O Que Não Mata | É preciso falar a respeito

*o filme faz parte da cobertura da 43° Mostra Internacional de Cinema de São Paulo


O que não mata fortalece, dizem. “Mas na verdade, isso faz é com que nós desaprendamos as coisas”, conta a narradora de O Que Não Mata. No documentário belga, acompanhamos Ada, que conta sobre sua juventude e sobre as vezes em que foi estuprada pelo namorado de sua melhor amiga.

Mas, ao assumir um formato similar ao que Eduardo Coutinho fez em Jogo de Cena, a história de Ada é contada por diversas atrizes, reforçando algo que qualquer mulher já sabe muito bem: a história de Ada repercute na história de todas as mulheres.

Aos 19 anos, dividindo um apartamento com sua melhor amiga, Ada se apaixona pela primeira vez: Hugo a encanta imediatamente e os dois começam um namoro a distância que dura cerca de um ano. Porém, quando sua amiga também começa a namorar, o outro rapaz parece enxergar Ada como um prêmio a ser conquistado, diz ela — aquilo que “pertence a outro” e que ele não pode ter e que por isso mesmo ele quer.

Algum tempo depois, quando os dois namoros já haviam terminado, o ex de sua amiga a chama para jantar na casa dele. Ela aceita. O que acontece em seguida é tão rápido, tão confuso, que ela demora a entender que foi estuprada. O rapaz a estupra novamente em outras duas ocasiões e, agora, “Ada” conta para a diretora Alexe Poukine sua lenta compreensão sobre o ocorrido e as tentativas de se reerguer depois de tudo isso.

Como Ada narra, cada uma das três experiências teve toques assustadores de irrealidade, de desassociação — “eu me escutei dizendo sim”, “eu vi meu sutiã no chão”, “eu assisti a tudo do teto”. É o tipo de abuso sexual que muitos demoram a entender que foi abuso sexual, como aconteceu com a própria Ada — é o tipo de abuso sexual que faz com que até mesmo algumas das mulheres que dão voz a Ada inicialmente se perguntem: “Mas como ela foi deixar isso acontecer?”

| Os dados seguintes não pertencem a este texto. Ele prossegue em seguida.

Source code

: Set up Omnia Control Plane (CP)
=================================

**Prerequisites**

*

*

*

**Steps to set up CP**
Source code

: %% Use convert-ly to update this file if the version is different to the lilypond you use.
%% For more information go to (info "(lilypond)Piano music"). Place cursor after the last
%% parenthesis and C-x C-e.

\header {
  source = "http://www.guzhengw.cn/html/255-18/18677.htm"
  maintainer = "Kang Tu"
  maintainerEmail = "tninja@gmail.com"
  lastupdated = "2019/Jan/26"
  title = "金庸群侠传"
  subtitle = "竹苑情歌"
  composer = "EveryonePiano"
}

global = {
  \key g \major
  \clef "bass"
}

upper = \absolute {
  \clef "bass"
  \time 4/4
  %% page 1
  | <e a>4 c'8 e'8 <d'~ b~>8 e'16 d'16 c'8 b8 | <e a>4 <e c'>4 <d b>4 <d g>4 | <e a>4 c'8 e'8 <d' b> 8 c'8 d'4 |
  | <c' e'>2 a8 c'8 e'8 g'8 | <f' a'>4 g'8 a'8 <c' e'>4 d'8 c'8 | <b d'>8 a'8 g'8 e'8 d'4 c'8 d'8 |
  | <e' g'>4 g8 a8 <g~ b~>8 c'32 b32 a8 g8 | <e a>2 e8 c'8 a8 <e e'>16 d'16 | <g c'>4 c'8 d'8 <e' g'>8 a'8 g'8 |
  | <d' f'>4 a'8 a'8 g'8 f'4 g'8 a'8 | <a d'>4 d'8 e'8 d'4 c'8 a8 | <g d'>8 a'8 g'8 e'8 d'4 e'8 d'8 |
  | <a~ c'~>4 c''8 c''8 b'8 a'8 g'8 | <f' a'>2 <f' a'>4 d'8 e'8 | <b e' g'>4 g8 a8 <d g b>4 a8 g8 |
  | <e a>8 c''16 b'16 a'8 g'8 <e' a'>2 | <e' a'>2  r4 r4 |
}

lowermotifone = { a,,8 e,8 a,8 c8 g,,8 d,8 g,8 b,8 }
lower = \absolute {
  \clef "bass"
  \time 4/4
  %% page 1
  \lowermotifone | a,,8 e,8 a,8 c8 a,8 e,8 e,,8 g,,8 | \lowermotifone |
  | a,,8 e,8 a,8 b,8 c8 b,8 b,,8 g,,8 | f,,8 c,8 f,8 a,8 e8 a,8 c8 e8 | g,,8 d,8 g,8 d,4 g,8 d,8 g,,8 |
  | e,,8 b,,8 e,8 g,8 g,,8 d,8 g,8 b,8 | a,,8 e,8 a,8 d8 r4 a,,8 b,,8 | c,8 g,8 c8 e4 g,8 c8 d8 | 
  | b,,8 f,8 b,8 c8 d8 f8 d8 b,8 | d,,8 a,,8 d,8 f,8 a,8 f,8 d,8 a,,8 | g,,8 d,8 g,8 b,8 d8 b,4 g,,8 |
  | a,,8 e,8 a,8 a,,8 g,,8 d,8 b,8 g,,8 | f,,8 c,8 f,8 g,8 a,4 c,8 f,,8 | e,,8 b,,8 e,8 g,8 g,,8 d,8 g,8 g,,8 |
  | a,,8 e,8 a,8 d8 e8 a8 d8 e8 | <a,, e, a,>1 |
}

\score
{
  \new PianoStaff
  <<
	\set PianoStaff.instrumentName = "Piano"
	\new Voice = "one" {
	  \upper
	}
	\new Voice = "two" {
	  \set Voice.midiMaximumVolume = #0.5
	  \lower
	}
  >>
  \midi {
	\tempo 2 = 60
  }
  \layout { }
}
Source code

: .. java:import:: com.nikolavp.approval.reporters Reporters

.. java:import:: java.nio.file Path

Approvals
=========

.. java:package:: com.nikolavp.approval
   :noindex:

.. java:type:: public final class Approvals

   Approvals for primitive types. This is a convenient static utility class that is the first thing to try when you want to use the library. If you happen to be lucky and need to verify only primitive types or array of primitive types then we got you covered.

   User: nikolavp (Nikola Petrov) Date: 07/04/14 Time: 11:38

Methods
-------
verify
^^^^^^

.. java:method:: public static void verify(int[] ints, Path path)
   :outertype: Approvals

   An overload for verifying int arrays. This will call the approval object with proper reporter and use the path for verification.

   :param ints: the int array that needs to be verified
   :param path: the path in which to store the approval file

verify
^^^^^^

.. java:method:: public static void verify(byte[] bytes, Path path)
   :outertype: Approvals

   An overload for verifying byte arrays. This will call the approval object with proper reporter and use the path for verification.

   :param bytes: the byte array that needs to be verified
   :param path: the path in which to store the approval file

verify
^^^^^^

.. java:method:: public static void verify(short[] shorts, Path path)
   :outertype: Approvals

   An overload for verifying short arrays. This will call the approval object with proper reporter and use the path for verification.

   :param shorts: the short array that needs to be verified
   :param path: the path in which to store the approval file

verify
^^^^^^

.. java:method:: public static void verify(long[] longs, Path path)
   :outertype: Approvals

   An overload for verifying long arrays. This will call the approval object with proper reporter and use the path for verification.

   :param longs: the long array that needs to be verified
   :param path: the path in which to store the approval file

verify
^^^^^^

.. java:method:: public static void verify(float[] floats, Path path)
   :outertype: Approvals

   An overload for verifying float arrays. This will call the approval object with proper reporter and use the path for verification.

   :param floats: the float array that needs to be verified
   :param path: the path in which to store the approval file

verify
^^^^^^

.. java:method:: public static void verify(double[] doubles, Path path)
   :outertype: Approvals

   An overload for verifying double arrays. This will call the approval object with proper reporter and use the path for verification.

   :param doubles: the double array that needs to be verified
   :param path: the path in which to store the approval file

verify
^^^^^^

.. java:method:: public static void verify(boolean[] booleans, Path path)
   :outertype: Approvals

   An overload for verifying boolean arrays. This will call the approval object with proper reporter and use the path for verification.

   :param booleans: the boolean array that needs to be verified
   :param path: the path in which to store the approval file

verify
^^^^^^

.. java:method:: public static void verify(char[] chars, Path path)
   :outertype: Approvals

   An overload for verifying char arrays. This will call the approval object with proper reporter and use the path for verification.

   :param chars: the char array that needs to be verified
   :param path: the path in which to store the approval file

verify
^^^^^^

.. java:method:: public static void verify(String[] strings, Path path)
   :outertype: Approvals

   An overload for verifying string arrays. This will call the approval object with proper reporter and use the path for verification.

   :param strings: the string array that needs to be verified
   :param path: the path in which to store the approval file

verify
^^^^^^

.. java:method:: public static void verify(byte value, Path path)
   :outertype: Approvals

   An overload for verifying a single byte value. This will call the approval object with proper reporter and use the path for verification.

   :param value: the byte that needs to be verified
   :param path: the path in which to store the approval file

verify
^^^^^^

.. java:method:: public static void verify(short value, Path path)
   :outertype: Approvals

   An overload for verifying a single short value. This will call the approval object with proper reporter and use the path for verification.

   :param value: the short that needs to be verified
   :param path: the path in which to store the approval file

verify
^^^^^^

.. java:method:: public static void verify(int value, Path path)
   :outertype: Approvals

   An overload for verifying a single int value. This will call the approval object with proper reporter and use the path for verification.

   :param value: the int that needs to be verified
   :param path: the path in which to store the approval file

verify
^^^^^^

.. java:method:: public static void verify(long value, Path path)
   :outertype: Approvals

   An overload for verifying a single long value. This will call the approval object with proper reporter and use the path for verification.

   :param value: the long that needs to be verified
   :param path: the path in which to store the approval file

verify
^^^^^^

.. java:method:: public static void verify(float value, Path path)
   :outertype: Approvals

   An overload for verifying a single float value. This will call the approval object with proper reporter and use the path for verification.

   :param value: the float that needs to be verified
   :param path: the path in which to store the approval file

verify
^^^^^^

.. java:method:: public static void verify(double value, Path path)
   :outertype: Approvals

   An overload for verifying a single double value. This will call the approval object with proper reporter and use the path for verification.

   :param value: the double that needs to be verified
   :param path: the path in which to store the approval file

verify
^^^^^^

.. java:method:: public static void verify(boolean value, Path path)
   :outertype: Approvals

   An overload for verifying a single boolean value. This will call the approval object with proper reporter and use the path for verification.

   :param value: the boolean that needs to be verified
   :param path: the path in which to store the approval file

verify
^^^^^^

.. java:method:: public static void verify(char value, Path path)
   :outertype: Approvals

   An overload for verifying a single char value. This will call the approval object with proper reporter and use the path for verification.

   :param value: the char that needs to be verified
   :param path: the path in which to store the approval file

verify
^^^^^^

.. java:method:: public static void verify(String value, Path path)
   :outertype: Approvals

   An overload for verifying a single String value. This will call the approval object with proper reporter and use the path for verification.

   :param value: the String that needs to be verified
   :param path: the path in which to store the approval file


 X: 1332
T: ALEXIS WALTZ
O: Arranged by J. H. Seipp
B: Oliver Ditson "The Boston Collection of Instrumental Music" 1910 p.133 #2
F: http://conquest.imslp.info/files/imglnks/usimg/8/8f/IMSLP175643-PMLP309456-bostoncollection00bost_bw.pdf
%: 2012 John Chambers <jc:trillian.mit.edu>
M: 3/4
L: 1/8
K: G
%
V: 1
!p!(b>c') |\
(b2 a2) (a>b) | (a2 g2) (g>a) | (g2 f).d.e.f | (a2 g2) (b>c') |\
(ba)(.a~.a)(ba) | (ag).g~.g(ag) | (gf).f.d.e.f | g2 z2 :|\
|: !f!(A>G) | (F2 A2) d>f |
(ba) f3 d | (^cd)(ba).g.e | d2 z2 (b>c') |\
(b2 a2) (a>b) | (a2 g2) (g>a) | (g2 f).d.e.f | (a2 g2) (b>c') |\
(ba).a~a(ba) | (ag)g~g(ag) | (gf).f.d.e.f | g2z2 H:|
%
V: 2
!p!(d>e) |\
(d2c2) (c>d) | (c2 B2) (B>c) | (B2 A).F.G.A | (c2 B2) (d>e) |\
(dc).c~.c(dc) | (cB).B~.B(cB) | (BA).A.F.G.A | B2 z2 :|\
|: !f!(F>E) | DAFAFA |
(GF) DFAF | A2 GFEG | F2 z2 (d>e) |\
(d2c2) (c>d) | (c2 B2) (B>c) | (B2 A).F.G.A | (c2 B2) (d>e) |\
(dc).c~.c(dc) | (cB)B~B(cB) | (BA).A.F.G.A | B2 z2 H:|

Ao colocar a experiência de Ada na pele de outra dezena de mulheres, Poukine explora as nuances do abuso e o quão insidioso ele pode ser, o quão sorrateiro. Algumas demoram mais, outras menos, mas todas acabam compreendendo as reações e os traumas de Ada. Afinal, cada uma delas encontra experiências próprias que ressoam no texto lido por elas; cada uma têm suas próprias histórias de abuso e consegue ter empatia com Ada enquanto mulher. É um medo, um trauma, um perigo universal para nós.

Indo além, Poukine seleciona ainda dois homens para ler o texto de Ada, o que traz ainda profundidade à forma com que ela explora seu tema. O primeiro desses homens é heterossexual e, depois de contar sobre os estupros de Ada, diz com uma risada nervosa: “Talvez eu também já tenha estuprado alguém”. Entre a ideia extremamente violenta e ameaçadora que a maioria das pessoas (dos homens) têm sobre o que é estupro e o sexo como ele deve ser, consensual, há um abismo gigantesco de possibilidades de abuso — esse homem imediatamente reconhece que muitas vezes enxerga o sexo como algo que “deve” acontecer entre duas pessoas que estão juntas, independentemente do que pensa a outra parte.

Enquanto isso, o segundo personagem masculino é gay e também conta sobre uma ocasião em que, mais tarde, ele identificou ter sido abusivo — “Hoje, eu consigo falar sobre isso. Ele, não.”

Focando também nas tentativas de Ada de se reerguer e de voltar a ter um relacionamento saudável com ela mesma, com outros homens e com o sexo após ter sido abusada, O Que Não Mata constrói uma narrativa repleta de empatia e que desafia a ir além do lugar comum.


“Sans Frapper” (Bel, 2019), dirigido por Alexe Poukine.